Quick Sync: A Secret Weapon, Refined
Back when Intel launched its Sandy Bridge architecture, I identified Quick Sync as the design’s secret weapon. Developed quietly for five years, it caught both AMD and Nvidia completely off guard. I projected that it’d take a year for both competitors to respond. And they have—AMD with its Video Codec Engine and Nvidia with NVEnc.
Unfortunately, AMD’s solution is still missing in action four months after it was first promised. Encoding on a Radeon HD 7000-series card has to be achieved through programmable shaders, rather than more energy-efficient fixed-function logic sitting idle on the die.
NVEnc is up and running, and a GeForce GTX 680 manages to outperform Intel’s first-gen Quick Sync implementation.
Nvidia’s victory is short-lived, though. HD Graphics blows everything else out of the water—and that’s even after biasing MediaEspresso toward quality rather than performance.

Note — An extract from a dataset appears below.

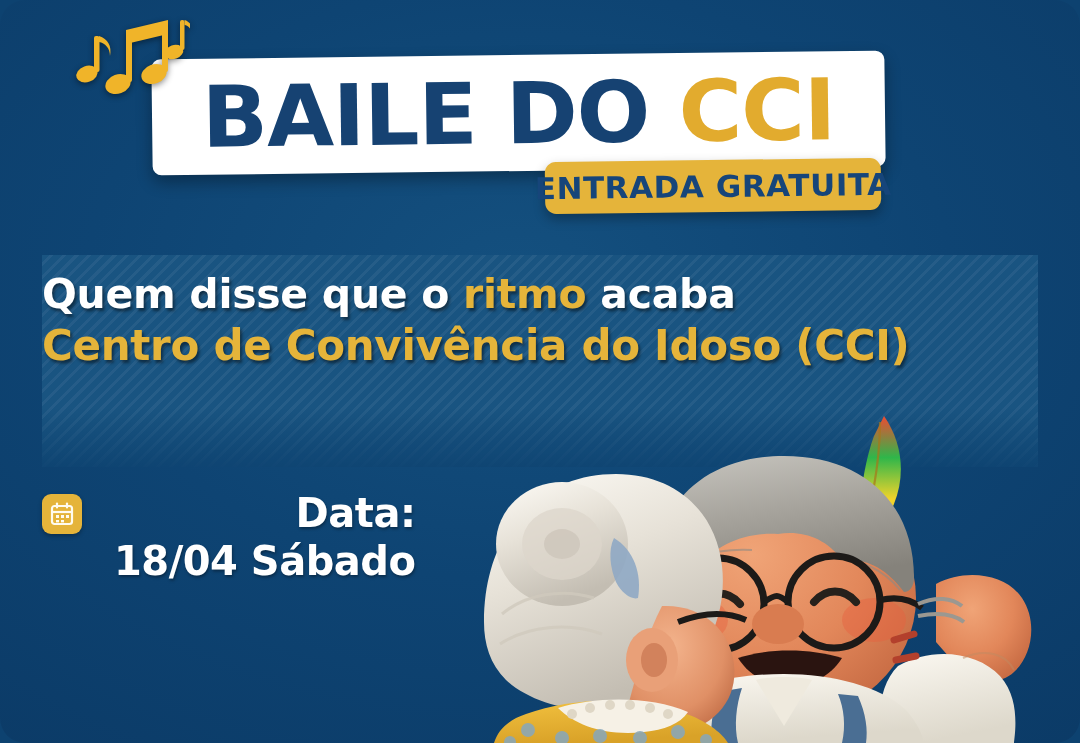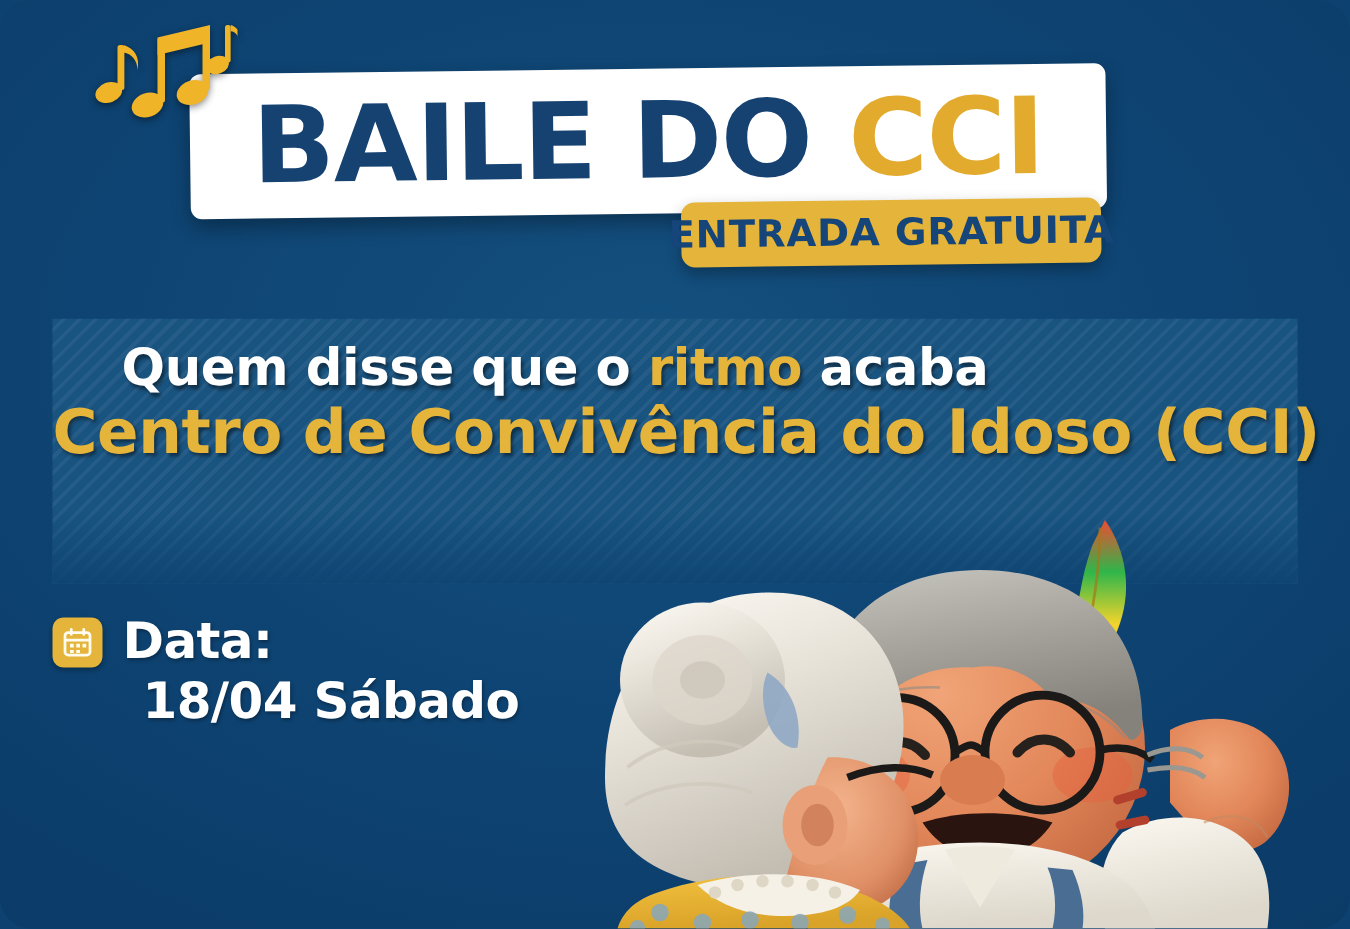"Quem disse que o ritmo" .slogan { text-align: center -> none }
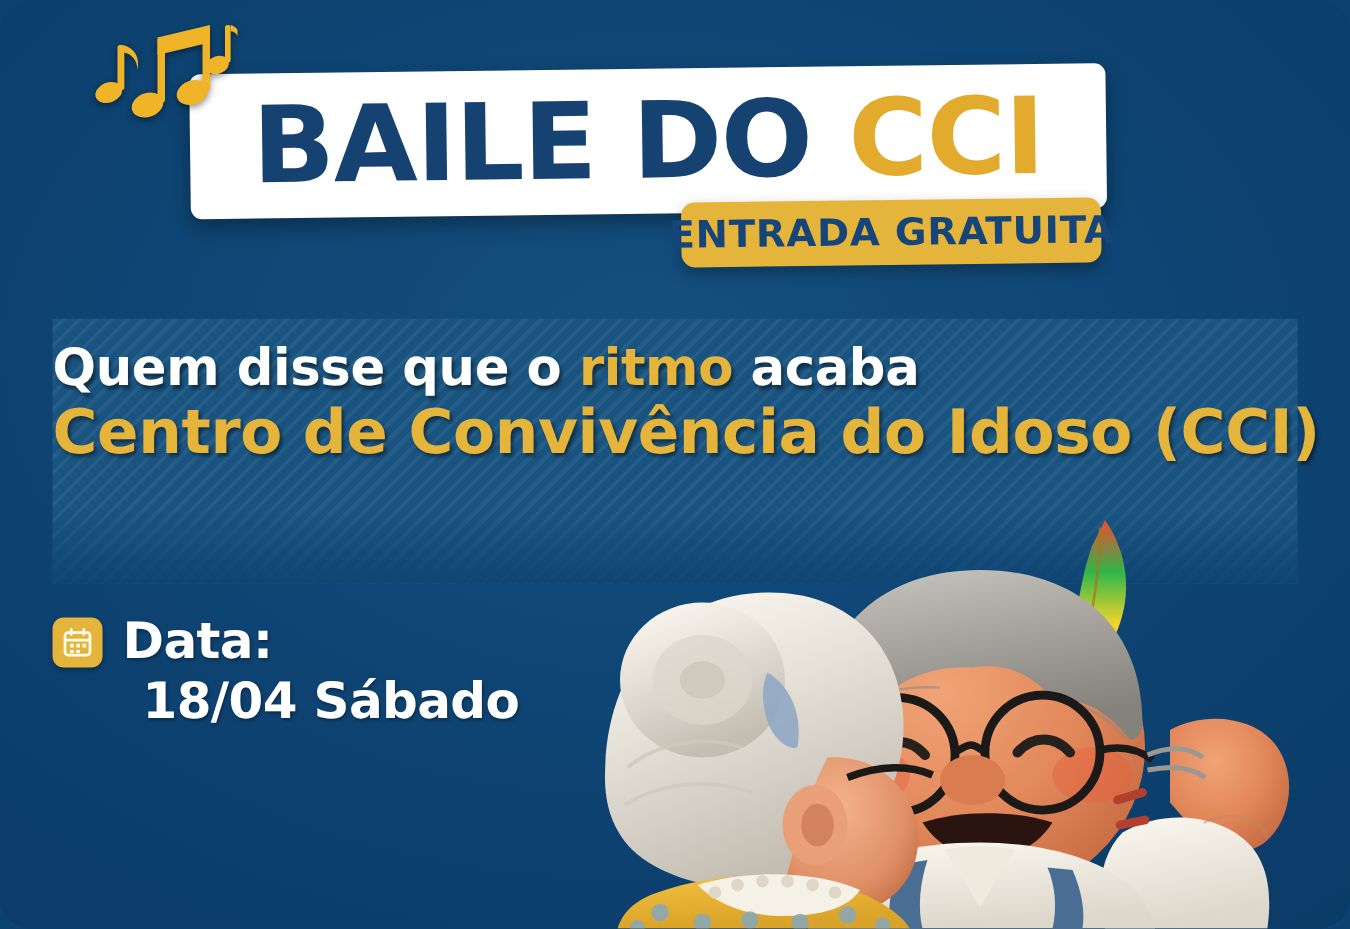"Centro de Convivência do Idoso" .slogan .ln.line3 { font-size: 49px -> 42px }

Arcsoft’s MediaConverter supports Quick Sync just fine, but the latest build doesn’t behave as well under APP or CUDA/NVEnc. Although scaling isn’t as aggressive, we still see how HD Graphics 4000 slices into the time it takes to transcode a large video file into something better suited to a portable device.
How’d They Do It?
I had the pleasure of sitting down with Dr. Hong Jiang, Intel’s chief media architect, before last year’s Sandy Bridge introduction to get an in-depth look at how the company implemented Quick Sync. This year, he led a session at IDF discussing the improvements included with Ivy Bridge. The focus, he said, was squarely on performance. Faster processing gives developers more flexibility in implementing higher-quality filters. It also punches through workloads more quickly, returning the processor to idle and saving power.
An increase in EU count helps Intel’s performance story, as does the inclusion of dedicated graphics L3 cache and greater Media Sampler throughput. Because the Media Sampler is part of that scalable third domain referred to as Slice, Intel can add resources in future generations to ratchet 3D and media performance up even more.
The Multi-Format Codec Engine (MFX) carries over from Sandy Bridge, enabling hardware-based H.264, VC-1, and MPEG-2 decoding, along with H.264 encoding. Intel apparently reworked its context-adaptive variable-length encoding and context-based adaptive binary arithmetic coding engines, though, which are both big mouthfuls referring to lossless encoding techniques that the MFX can decode faster.
Anticipating increasing demand for resolutions beyond 1080p in Ivy Bridge’s life cycle, Intel adds support to the MFX for 4096x4096 video decoding. In fact, Intel’s Jiang even claims the MFX can decode multiple 4K streams simultaneously.
Moving beyond Ivy Bridge’s decode capabilities, the media team also sought to improve the performance and quality of encoding tasks. A couple of paragraphs back I mentioned that the faster Media Sampler plays a part in Quick Sync’s speed-up. Specifically, it does the Motion Estimation stage’s heavy lifting, so greater throughput helps accelerate that step.
Now, Intel claims that its hardware-based encode solution achieves similar quality as a software solution. Last year, we wrote Video Transcoding Examined: AMD, Intel, And Nvidia In-Depth and found that the quality of every hardware-based encode engine sacrificed some degree of quality compared to a pure software solution. Faced with three new accelerated transcode technologies, we really need to spend some time putting each under a microscope to analyze how that story may have changed.